Tudor Veteran Sees Turbulent Quarter as Inflation Hits BondsAdam Haigh and Christopher Anstey
Ten-year U.S. yields to rise 0.9% point in a year: Gillespie
Tightening to bite faster than Fed thinks, Gillespie says
The bond market is heading for a sell-off propelled by a rebound in U.S. inflation, according to a hedge-fund veteran placing bets that the change will be clear by December.
"Inflation is going to jump dramatically in the next year," said Brett Gillespie, who spent 11 years at Tudor Investment Corp. and is now at Ellerston Capital Ltd., where he’s building up a new global macro fund in Sydney. "Bond yields are going to go up a lot," he said in an interview at his office this week.
Economic modeling by Gillespie’s group suggests that a confluence of dynamics, from agriculture to energy, drove down the U.S. inflation rate in the middle of this year. That’s poised to change in coming months, sending six-month annualized gains in the consumer price index excluding food and energy to 3 percent, he said.
Investors may at first dismiss bigger CPI gains as being temporary, related to passing shortages caused by recent hurricanes, said Gillespie, who got his start in trading at Bankers Trust back in the early 1990s. But by the December CPI report, which comes hours before the Federal Reserve’s policy announcement on Dec. 13, it will be clear that inflation is trending higher, he says.

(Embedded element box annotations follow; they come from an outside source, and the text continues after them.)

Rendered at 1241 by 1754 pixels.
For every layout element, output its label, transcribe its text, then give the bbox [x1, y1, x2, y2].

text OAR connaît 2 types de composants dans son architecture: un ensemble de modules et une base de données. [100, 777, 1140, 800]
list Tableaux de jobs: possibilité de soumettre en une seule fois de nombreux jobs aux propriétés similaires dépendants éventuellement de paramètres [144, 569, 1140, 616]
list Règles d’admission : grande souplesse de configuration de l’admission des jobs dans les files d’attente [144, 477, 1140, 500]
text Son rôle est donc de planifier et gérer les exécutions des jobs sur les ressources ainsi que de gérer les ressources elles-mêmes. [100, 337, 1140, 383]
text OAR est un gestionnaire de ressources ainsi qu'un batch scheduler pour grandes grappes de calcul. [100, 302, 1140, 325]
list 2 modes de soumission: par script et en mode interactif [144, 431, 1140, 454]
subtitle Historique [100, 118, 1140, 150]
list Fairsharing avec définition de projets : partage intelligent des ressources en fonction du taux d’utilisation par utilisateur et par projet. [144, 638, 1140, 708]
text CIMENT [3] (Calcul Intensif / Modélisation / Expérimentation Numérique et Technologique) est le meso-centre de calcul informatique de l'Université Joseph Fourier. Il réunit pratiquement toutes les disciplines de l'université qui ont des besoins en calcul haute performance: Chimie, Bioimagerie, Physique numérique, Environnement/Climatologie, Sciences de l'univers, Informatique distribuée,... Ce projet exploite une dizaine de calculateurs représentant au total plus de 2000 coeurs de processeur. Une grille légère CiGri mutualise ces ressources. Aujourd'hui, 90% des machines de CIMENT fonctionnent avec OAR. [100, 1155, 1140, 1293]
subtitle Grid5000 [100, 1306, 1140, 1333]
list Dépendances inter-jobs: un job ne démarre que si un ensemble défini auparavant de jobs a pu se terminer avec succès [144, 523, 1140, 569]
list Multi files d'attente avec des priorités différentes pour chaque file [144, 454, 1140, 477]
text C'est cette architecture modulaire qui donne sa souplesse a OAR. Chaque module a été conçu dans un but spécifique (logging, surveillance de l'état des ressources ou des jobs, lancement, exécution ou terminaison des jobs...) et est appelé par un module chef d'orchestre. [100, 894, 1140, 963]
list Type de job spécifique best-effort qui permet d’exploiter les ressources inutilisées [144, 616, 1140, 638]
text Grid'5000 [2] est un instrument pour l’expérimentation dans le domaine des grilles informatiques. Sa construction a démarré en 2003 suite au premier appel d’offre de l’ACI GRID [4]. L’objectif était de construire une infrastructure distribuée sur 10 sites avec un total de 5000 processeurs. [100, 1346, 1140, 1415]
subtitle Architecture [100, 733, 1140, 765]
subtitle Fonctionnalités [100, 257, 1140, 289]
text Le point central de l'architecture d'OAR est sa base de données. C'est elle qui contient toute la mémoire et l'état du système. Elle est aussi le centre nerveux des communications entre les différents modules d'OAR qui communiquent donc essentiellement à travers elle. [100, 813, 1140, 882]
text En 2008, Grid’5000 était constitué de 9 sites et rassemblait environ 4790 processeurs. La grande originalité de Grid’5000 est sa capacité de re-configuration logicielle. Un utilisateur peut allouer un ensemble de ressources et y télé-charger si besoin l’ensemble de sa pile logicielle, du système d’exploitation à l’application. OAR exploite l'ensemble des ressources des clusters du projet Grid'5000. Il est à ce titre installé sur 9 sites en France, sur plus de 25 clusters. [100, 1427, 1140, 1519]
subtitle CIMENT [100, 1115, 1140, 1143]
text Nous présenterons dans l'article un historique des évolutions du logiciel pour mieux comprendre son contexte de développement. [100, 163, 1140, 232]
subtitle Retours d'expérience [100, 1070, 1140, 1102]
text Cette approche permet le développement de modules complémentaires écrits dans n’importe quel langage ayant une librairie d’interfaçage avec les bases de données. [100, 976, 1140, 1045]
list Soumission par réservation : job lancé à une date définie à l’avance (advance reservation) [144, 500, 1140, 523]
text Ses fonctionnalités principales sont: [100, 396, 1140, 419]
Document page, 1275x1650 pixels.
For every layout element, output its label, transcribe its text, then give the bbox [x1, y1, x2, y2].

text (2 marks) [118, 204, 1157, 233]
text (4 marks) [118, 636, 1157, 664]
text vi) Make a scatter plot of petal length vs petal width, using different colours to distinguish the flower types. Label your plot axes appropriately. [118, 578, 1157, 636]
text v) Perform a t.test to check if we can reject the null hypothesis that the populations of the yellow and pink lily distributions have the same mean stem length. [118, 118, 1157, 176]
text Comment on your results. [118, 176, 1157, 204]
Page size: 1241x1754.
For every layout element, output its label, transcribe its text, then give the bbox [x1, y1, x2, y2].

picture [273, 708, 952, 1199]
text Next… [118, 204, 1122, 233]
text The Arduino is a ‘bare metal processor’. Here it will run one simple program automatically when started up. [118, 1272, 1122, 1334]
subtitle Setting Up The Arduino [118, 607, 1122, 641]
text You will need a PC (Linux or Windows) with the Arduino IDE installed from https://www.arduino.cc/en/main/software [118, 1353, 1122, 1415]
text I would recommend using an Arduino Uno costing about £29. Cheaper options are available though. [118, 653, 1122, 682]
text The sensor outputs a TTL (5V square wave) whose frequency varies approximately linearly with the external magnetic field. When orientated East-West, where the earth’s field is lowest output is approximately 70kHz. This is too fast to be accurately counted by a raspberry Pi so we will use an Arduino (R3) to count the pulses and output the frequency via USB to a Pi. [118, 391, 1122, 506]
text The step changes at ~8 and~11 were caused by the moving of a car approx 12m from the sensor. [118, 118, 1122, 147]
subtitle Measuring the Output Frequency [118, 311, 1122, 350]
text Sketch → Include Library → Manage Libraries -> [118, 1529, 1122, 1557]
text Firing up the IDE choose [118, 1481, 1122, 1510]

Gillespie’s team sees 10-year Treasury yields climbing by 90 basis points over the next year as the Fed’s shift to shrinking its balance sheet -- combined with diminished liquidity expansion abroad -- starts to bite. The notes yielded 2.33 percent as of 8:30 a.m. in New York.
"QT is going to have a much higher effect than they’re expecting," he said of the Fed’s transition to quantitative tightening from quantitative easing. "It’s that big change in the flow" of central bank asset transactions that will drive the markets, he said.
Central banks would slow their policy normalization if markets become too unsettled, though that also carries a risk of allowing inflation to accelerate further, Gillespie said. He put 30 percent odds on the Fed getting "behind the curve" in keeping a lid on inflation, a position it hasn’t been in since the late 1960s.
Gillespie uses complex foreign-exchange and fixed-income contracts to make bets on his team’s macro views, and aims to build a fund that relies equally on institutional and retail money.